Guttermann went on to develop one of the country’s first visitation programs for detained immigrants. He helped spearhead a national visitation movement that now boasts programs in 19 states. Guttermann died late last month after a battle with brain cancer. He was 69.
“John brought love, hope and compassion into one of the darkest and loneliest systems in our country,” said Christina Fialho, co-founder of the Community Initiatives for Visiting Immigrants in Confinement network (CIVIC) to which Guttermann’s Conversations with Friends belonged.
Guttermann, of New Brighton, is survived by his wife, Dawn Schilling.
Guttermann was born in San Francisco and grew up in St. Paul. A graduate of the University of Minnesota and the United Theological Seminary of the Twin Cities, he was a longtime United Church of Christ pastor. He was also an avid reader, traveler and outdoorsman, who hiked to the base camp of Everest and Annapurna, climbed Mount Kilimanjaro and went on long-distance cycling trips.
He was working as an interim pastor in southern Minnesota when he lost both of his parents in 2006. He decided to take some time off to regroup and travel. He went on a learning trip to Chiapas, Mexico, with a group from the Twin Cities seminary. Later, he and Schilling went on a similar trip to Guatemala. In both countries, Guttermann met with activists and members of indigenous communities, and learned about what propelled people across the U.S.-Mexico border.
Guttermann returned with a deep interest in immigration issues and came to feel for immigrants awaiting immigration court hearings or deportation in detention, often far away from families. He started Conversations with Friends in 2011, bringing community volunteers to meet with detainees in two classrooms at Ramsey County Adult Detention Center twice a month. In 2015, the program expanded to Freeborn County.
Steve Kraemer, a volunteer with the program who took over as its director, estimates more than 800 detainees received visits through Conversations with Friends — from people brought here as children to immigrants who had served sentences after felony convictions. “We are not a Bible study,” said Kraemer. “We’re not Alcoholics Anonymous. We’re not English as a second language. We are there to provide comfort and let people know they are not alone.”
In tandem with Linus Chan of the University of Minnesota’s Detainee Rights Clinic, Guttermann’s program provided clothes, food, shelter and transportation to newly released immigrants. To Chan, Guttermann was a “steadfast ally.” He started a letter-writing initiative and a Circle of Compassion, in which metro churches included immigrants in detention in their prayers.
Guttermann cultivated productive relationships with sheriff’s offices and Immigration and Customs Enforcement officials, who contacted him about upcoming releases.

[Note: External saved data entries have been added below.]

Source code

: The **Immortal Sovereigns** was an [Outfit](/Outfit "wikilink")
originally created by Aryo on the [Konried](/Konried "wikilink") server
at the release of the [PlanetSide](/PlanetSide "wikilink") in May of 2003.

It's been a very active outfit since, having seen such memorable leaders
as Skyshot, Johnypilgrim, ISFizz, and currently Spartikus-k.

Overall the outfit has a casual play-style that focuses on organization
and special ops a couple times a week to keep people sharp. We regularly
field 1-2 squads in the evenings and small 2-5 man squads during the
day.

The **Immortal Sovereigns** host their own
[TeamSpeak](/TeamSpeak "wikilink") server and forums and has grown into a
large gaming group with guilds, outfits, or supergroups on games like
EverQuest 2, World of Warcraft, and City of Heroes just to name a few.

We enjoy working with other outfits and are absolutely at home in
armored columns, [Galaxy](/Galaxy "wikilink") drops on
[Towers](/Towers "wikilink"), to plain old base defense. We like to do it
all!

“He was driven and on a personal mission to connect with the folks in our custody,” said Ramsey County Undersheriff Joe Paget, whose department wrote Guttermann a letter of recommendation for the Freeborn County expansion. “It’s a lonely existence in there.”

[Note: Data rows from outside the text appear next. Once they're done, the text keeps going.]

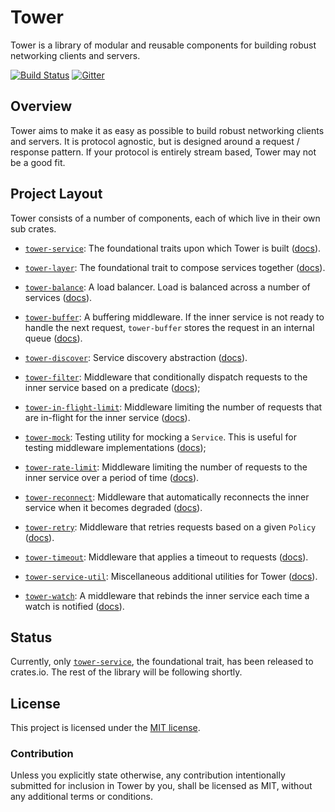 # Tower

Tower is a library of modular and reusable components for building robust
networking clients and servers.

[![Build Status][azure-badge]][azure-url]
[![Gitter][gitter-badge]][gitter-url]

[azure-badge]: https://dev.azure.com/tower-rs/Tower/_apis/build/status/tower-rs.tower?branchName=master
[azure-url]: https://dev.azure.com/tower-rs/Tower/_build/latest?definitionId=1&branchName=master
[gitter-badge]: https://badges.gitter.im/tower-rs/tower.svg
[gitter-url]: https://gitter.im/tower-rs/tower

## Overview

Tower aims to make it as easy as possible to build robust networking clients and
servers. It is protocol agnostic, but is designed around a request / response
pattern. If your protocol is entirely stream based, Tower may not be a good fit.

## Project Layout

Tower consists of a number of components, each of which live in their own sub
crates.

* [`tower-service`]: The foundational traits upon which Tower is built
  ([docs][ts-docs]).

* [`tower-layer`]: The foundational trait to compose services together
  ([docs][tl-docs]).

* [`tower-balance`]: A load balancer. Load is balanced across a number of
  services ([docs][tb-docs]).

* [`tower-buffer`]: A buffering middleware. If the inner service is not ready to
  handle the next request, `tower-buffer` stores the request in an internal
  queue ([docs][tbuf-docs]).

* [`tower-discover`]: Service discovery abstraction ([docs][td-docs]).

* [`tower-filter`]: Middleware that conditionally dispatch requests to the inner
  service based on a predicate ([docs][tf-docs]);

* [`tower-in-flight-limit`]: Middleware limiting the number of requests that
  are in-flight for the inner service ([docs][tifl-docs]).

* [`tower-mock`]: Testing utility for mocking a `Service`. This is useful for
  testing middleware implementations ([docs][tm-docs]);

* [`tower-rate-limit`]: Middleware limiting the number of requests to the inner
  service over a period of time ([docs][trl-docs]).

* [`tower-reconnect`]: Middleware that automatically reconnects the inner
  service when it becomes degraded ([docs][tre-docs]).

* [`tower-retry`]: Middleware that retries requests based on a given `Policy`
  ([docs][tretry-docs]).

* [`tower-timeout`]: Middleware that applies a timeout to requests
  ([docs][tt-docs]).

* [`tower-service-util`]: Miscellaneous additional utilities for Tower
  ([docs][tu-docs]).

* [`tower-watch`]: A middleware that rebinds the inner service each time a watch
  is notified ([docs][tw-docs]).

## Status

Currently, only [`tower-service`], the foundational trait, has been released to
crates.io. The rest of the library will be following shortly.

## License

This project is licensed under the [MIT license](LICENSE).

### Contribution

Unless you explicitly state otherwise, any contribution intentionally submitted
for inclusion in Tower by you, shall be licensed as MIT, without any additional
terms or conditions.

[`tower-service`]: tower-service
[ts-docs]: https://docs.rs/tower-service/
[`tower-layer`]: tower-layer
[tl-docs]: https://docs.rs/tower-layer/
[`tower-balance`]: tower-balance
[tb-docs]: https://tower-rs.github.io/tower/tower_balance/index.html
[`tower-buffer`]: tower-buffer
[tbuf-docs]: https://tower-rs.github.io/tower/tower_buffer/index.html
[`tower-discover`]: tower-discover
[td-docs]: https://tower-rs.github.io/tower/tower_discover/index.html
[`tower-filter`]: tower-filter
[tf-docs]: https://tower-rs.github.io/tower/tower_filter/index.html
[`tower-in-flight-limit`]: tower-in-flight-limit
[tifl-docs]: https://tower-rs.github.io/tower/tower_in_flight_limit/index.html
[`tower-mock`]: tower-mock
[tm-docs]: https://tower-rs.github.io/tower/tower_mock/index.html
[`tower-rate-limit`]: tower-rate-limit
[trl-docs]: https://tower-rs.github.io/tower/tower_rate_limit/index.html
[`tower-reconnect`]: tower-reconnect
[tre-docs]: https://tower-rs.github.io/tower/tower_reconnect/index.html
[`tower-retry`]: tower-retry
[tretry-docs]: https://tower-rs.github.io/tower/tower_retry/index.html
[`tower-timeout`]: tower-timeout
[tt-docs]: https://tower-rs.github.io/tower/tower_timeout/index.html
[`tower-service-util`]: tower-service-util
[tu-docs]: https://tower-rs.github.io/tower/tower_util/index.html
[`tower-watch`]: tower-watch
[tw-docs]: https://tower-rs.github.io/tower/tower_watch/index.html
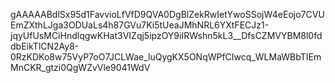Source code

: gAAAAABdlSx95d1FavvioLfVfD9QVA0DgBlZekRwIetYwoSSojW4eEojo7CVUEmZXthLJga3ODUaLs4h87GVu7Ki5tUeaJMhNRL6YXtFECJz1-jqyUfUsMCiHndlqgwKHat3VIZqj5ipzOY9iIRWshn5kL3__DfsCZMVYBM8l0fddbEikTlCN2Ay8-0RzKDKo8w75VyP7oO7JCLWae_luQygKX5ONqWPfCIwcq_WLMaWBbTIEmMnCKR_gtzi0QgWZvVle9041WdV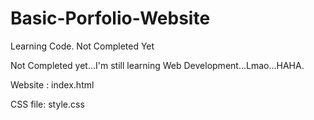 # Basic-Porfolio-Website
Learning Code. Not Completed Yet


Not Completed yet...I'm still learning Web Development...Lmao...HAHA.

Website : index.html

CSS file: style.css
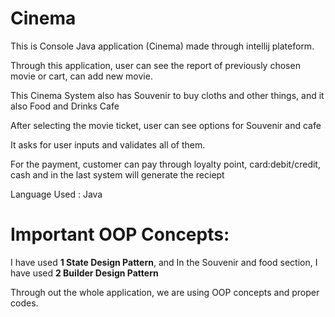 # Cinema

<p>This is Console Java application (Cinema) made through intellij plateform.</p>
<p>Through this application, user can see the report of previously chosen movie or cart, can add new movie.</p>
<p>This Cinema System also has Souvenir to buy cloths and other things, and it also Food and Drinks Cafe</p>
<p>After selecting the movie ticket, user can see options for Souvenir and cafe</p>
<p>It asks for user inputs and validates all of them.</p>
<p>For the payment, customer can pay through loyalty point, card:debit/credit, cash and in the last system will generate the reciept</p>
<p>Language Used : Java</p>

# Important OOP Concepts: 

I have used **1 State Design Pattern**, and In the Souvenir and food section, I have used **2 Builder Design Pattern**
<p>Through out the whole application, we are using OOP concepts and proper codes.</p>



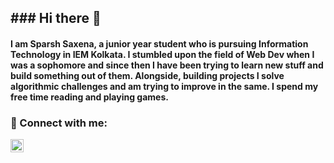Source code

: <h2>### Hi there 👋</h2>

<h4>I am Sparsh Saxena, a junior year student who is pursuing Information Technology in IEM Kolkata. I stumbled upon the field of Web Dev when I was a sophomore and since then I have been  trying to learn new stuff and build something out of them. Alongside, building projects I solve algorithmic challenges and am trying to improve in the same. I spend my free time reading and playing games.</h4>

### 🤝 Connect with me:

<a href="https://www.linkedin.com/in/sparsh-saxena-b731b6192/"><img align="left" src="https://raw.githubusercontent.com/yushi1007/yushi1007/main/images/linkedin.svg" alt="Sparsh Saxena | LinkedIn" width="21px"/></a>

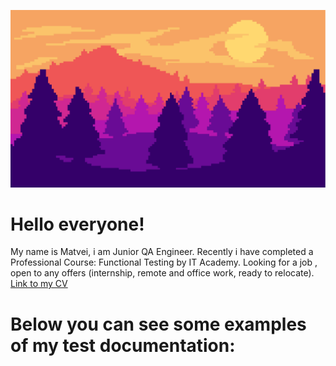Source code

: ![Header](https://github.com/LozkoMatvei/LozkoMATVEI/blob/main/assets/1.png)

 # Hello everyone!
 My name is Matvei, i am Junior QA Engineer. Recently i have completed a Professional Course: Functional Testing by IT Academy. Looking for a job , open to any offers (internship, remote and office work, ready to relocate).
[Link to my CV](https://drive.google.com/drive/u/1/folders/1nK5KDnTTRz_lLjd1nRpji4aY9lDwBeoW)
# Below you can see some examples of my test documentation:




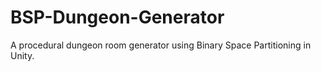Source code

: # BSP-Dungeon-Generator
A procedural dungeon room generator using Binary Space Partitioning in Unity.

His collaborative spirit impressed Fialho of CIVIC when she sought guidance to start a similar program in the San Francisco Bay Area. At the time, Conversations with Friends was one of four such programs nationally. Guttermann was a key partner in launching CIVIC, which now counts visitation programs at 43 facilities.

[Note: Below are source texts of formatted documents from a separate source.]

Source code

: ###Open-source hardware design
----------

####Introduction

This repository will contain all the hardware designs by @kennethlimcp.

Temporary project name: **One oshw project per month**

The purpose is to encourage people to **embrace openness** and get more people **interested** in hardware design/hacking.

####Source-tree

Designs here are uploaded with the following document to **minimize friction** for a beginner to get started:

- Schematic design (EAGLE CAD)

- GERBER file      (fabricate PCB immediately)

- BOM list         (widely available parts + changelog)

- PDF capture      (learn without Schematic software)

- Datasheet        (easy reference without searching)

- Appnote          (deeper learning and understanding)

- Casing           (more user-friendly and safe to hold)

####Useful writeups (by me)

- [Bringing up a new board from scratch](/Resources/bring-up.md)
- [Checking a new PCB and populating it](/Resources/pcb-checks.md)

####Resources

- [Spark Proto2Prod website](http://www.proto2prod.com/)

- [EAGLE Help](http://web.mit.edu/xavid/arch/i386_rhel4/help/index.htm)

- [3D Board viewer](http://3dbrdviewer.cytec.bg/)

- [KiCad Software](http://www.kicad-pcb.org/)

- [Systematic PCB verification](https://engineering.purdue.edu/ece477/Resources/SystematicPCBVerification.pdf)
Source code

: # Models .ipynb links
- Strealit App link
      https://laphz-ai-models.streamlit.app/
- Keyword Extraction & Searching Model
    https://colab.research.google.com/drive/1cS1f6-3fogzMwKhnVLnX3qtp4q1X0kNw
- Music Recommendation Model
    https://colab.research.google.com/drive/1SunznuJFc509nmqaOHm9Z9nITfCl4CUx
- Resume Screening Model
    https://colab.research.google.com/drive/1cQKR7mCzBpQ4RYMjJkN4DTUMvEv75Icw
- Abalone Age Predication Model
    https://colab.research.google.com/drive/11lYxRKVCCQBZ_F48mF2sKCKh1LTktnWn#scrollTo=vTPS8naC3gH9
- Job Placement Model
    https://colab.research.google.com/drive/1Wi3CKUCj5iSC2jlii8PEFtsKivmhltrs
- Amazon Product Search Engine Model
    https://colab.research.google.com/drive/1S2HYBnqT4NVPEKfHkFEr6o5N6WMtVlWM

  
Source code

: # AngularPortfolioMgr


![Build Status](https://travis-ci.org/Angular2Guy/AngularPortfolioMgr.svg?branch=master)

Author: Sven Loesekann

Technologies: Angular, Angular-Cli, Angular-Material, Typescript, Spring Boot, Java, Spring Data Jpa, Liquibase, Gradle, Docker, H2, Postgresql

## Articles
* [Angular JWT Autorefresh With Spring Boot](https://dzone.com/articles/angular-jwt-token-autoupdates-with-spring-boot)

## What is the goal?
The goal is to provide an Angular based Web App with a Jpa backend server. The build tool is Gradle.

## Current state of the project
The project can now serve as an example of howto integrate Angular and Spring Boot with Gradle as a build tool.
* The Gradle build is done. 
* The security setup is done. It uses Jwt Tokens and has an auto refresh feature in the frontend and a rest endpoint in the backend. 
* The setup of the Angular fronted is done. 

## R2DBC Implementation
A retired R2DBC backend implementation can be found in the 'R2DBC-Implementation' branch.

California Rep. Judy Chu’s office has granted him a Congressional Certificate of Recognition. Guttermann has also been recognized by the U’s Center for New Americans and the Minneapolis-based Advocates for Human Rights, where he was a longtime volunteer.
“Working with John was really extraordinary,” said Michele Garnett McKenzie, deputy director at the organization. “He took a complicated idea about immigration and connected it to his faith and his energy.”